The sun had set when we emerged from the heaving train station at 5.30pm and crowds choked dirty looking streets as we cycled a mere two kilometres to the hotel.
It was hard to believe the high tourist season had come and gone and I was immediately less impressed with this Bavarian capital than I’d hoped to be. I’m not sure if it was the shameless tourist gimmicks, the lack of soul or the sheer chaotic nature of it but I felt like Berlin one the German city battle off hands down.
One glimpse at our posh room, however, had me quickly forgiving any negative outward feelings.
Our king-sized bed, glistening bathroom and balcony with views took me right back to the cosmopolitan life we’d left behind and while I wouldn’t give up our trip for the world I sunk into the soft and fluffy bed with the relish of someone who hasn’t slept well in a long time.
It was hard to do anything but bask in a state of bliss for three days but we managed to force ourselves out of the room and explore the centre before strolling to the nearby Augustiner Braustuben – a famous beer hall frequented by the bremeisters themselves. It was Wednesday night, in late October, but still breathing space was scarce and the building heaved with locals and tourists alike while decadent smells wafted over from the kitchen.
We slithered in next to a northern German couple and Scott quickly tucked into a litre beer before ordering (and then savouring) a huge plate of pork knuckle.

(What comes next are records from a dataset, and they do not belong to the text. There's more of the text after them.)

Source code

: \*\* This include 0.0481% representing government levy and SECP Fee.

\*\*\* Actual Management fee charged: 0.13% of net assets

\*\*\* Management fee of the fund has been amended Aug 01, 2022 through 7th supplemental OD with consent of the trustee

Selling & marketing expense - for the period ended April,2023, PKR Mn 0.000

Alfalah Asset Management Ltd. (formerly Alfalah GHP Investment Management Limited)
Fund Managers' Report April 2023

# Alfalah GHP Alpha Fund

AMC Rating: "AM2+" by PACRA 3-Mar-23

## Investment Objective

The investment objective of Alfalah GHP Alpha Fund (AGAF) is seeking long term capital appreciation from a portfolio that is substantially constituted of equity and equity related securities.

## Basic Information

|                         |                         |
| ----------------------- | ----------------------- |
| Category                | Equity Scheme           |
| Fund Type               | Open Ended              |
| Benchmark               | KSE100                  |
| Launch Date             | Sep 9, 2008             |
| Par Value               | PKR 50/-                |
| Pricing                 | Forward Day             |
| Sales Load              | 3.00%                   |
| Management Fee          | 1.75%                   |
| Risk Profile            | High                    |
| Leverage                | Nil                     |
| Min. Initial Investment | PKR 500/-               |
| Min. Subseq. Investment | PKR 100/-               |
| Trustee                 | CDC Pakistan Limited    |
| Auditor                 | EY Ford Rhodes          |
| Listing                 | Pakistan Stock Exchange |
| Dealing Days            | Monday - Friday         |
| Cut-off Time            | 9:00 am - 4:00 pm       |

There was only one thing that could sour a perfect night and that was the lack of friends or family on hand to help him celebrate the milestone. Homesickness can truly strike when you least expect it but this was one case we probably should have anticipated.
We’re still lying in the huge, white fluffy bed at the Sheraton Hotel and unless Scott makes good of his threat to barricade the door tomorrow we’ll be heading west for our final German leg – a cycle to Stuttgart and the Black Forest. There mountains, foul weather and spectacular scenery will help us bow out Deutchland in style before we hit the real bad boy of winter climates – Switzerland.